Carly Press in the UK wanted to do something for those who are self-isolating at home, and so began using its spare press capacity to produce free “self-isolating” stickers for local residents to put up outside their homes.
Time Printing Solutions Provider in Sacramento, California, knew they had to think outside of the box to stay afloat and have started using their Versafire digital presses from Heidelberg to produce signage created by the Centers for Disease Control (CDC) for use in hospitals and businesses to encourage social distancing and hand washing. They are also designing and printing hand sanitizer stations and other signage for their clients.
SpeedPro Chicago Loop is not only producing health and safety awareness signage related to COVID-19, but they’re also volunteering to run errands or perform tasks for their clients and others in the “at-risk” category in the greater Chicagoland community.
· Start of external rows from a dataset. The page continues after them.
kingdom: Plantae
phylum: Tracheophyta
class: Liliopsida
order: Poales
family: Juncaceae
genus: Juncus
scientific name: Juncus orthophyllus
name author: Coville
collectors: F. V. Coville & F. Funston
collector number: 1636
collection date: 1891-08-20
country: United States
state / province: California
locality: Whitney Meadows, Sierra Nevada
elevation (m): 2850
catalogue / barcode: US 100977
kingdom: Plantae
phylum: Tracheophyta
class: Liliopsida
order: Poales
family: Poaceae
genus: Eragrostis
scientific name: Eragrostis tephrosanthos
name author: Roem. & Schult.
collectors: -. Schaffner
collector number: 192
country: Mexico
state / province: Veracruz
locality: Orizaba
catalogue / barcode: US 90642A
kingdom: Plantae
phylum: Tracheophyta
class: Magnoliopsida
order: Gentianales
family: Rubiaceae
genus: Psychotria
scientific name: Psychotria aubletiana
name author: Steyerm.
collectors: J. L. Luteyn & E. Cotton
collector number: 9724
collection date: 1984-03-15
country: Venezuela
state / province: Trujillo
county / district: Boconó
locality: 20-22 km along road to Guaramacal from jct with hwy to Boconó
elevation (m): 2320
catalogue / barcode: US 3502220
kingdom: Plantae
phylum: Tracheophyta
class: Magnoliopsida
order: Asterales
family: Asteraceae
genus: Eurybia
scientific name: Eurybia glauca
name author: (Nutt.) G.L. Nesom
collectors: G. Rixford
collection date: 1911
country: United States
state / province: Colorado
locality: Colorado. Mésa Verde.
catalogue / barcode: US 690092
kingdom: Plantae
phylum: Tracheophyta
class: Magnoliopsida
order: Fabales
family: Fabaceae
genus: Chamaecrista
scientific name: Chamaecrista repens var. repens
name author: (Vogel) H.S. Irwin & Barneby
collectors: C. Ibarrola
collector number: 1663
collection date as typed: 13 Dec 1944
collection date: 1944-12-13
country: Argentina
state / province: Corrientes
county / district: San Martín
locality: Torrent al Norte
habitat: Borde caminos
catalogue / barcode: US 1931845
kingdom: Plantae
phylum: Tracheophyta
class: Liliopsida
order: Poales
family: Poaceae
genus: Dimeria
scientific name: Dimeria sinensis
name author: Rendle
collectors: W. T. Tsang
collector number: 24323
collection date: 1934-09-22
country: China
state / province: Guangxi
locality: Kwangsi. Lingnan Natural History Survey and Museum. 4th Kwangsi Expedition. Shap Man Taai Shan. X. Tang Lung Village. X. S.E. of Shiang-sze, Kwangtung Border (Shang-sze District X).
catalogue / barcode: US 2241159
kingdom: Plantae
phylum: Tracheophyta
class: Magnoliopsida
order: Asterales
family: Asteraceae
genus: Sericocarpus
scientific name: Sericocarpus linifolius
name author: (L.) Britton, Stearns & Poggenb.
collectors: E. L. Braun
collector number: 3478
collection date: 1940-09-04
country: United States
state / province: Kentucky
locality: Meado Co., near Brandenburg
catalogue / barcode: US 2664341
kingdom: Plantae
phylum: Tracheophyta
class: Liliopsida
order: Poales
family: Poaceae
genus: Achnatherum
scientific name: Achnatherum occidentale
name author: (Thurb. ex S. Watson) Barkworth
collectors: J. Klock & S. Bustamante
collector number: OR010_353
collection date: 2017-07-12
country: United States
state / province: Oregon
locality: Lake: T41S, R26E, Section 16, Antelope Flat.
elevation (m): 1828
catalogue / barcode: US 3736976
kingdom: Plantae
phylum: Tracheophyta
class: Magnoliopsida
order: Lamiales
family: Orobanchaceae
CustomXM is selling custom-printed locally made cloth face masks. They’ve also created a “Social Distancing Bore Buster Kit,” designed to keep the whole family entertained while they’re stuck at home. The kit includes things like coloring books, playing cards and puzzle books, and every purchase provides at least 5 meals to the Arkansas Foodbank.
The Print Industry and COVID-19
While these are unprecedented and uncertain times, there is support available for printers and small businesses, including a COVID-19 Resource Channel from Printing Impressions and a comprehensive COVID-19 Resources page from the Printing Industries of America.
While life and business look different right now, we’re heartened by the print industry’s resilience and by the commitment of so many print service providers to serve customers and strengthen communities through even the toughest of times. That’s what we call the power of print.